Probieren Sie es hier selbst einmal aus mit dem Skript von Norbert Landsteiner (2005). Das Programm läuft nur in Ihrem Browser. Es werden keine Daten an den Server übertragen oder gespeichert.

Sprechen Sie vertraulich mit Eliza – sie versteht aber nur Englisch

tamagotchiÄhnliche Anhänglichkeit war Jahrzehnte später während des Tamagot­chi-Booms zu erleben, wo das virtuelle Wachsen und vor allem Sterben von Küken, nein eigentlich kleinen schwarzen Pixelwolken, ganze Familien in emotionale Krisen gestürzt hat. Auch hier eine enge und emotionale Computer-Mensch-Beziehung.

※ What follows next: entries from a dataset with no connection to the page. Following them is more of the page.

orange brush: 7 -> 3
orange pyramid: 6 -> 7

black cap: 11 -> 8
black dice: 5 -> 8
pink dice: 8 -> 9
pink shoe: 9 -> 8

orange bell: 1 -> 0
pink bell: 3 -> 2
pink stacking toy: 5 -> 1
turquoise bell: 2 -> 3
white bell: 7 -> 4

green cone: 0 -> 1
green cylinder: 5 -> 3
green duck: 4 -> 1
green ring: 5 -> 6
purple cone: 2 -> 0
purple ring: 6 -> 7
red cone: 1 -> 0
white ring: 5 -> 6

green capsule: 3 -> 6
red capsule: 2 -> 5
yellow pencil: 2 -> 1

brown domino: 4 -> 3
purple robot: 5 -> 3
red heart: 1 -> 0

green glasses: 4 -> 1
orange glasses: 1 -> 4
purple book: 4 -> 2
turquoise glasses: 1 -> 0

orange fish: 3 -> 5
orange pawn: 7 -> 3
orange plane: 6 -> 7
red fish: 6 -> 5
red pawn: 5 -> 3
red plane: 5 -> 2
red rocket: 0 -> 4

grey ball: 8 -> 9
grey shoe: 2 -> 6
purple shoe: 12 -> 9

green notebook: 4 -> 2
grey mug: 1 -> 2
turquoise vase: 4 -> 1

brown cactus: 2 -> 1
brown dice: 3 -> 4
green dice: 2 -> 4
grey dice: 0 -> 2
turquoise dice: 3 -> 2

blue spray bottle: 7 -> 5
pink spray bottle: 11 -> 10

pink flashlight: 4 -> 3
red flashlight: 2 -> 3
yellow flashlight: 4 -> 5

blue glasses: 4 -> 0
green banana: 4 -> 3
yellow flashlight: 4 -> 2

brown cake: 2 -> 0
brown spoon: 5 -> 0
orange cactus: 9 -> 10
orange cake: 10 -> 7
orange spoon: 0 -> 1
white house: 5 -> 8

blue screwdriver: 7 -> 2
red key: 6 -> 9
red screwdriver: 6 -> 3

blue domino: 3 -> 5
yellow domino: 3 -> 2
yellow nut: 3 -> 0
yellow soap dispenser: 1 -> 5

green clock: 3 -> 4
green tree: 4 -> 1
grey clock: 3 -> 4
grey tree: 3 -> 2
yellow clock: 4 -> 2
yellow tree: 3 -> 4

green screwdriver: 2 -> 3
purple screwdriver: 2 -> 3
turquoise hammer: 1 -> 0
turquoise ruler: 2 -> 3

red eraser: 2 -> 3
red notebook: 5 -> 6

Wohlgemerkt, diese "Beziehungsfähigkeit" geht nicht auf die Fähigkeiten der Maschine zurück – da scheint nicht viel notwendig zu sein – sondern auf unsere psychische Ausstattung. Weizenbaum hat es so zusammen­gefasst: "Die meisten Menschen verstehen nicht das Geringste von Computern, und so können sie sich die intellektuellen Leistungen von Computern nur dadurch erklären, dass sie die einzige Analogie heranziehen, die ihnen zu Gebote steht, nämlich das Modell ihrer eigenen Denkfähigkeit." Das heißt nichts anderes, als dass wir Computer vermenschlichen und ihnen unter Umständen mehr menschliche Eigenschaften zuschreiben als sie tatsächlich besitzen.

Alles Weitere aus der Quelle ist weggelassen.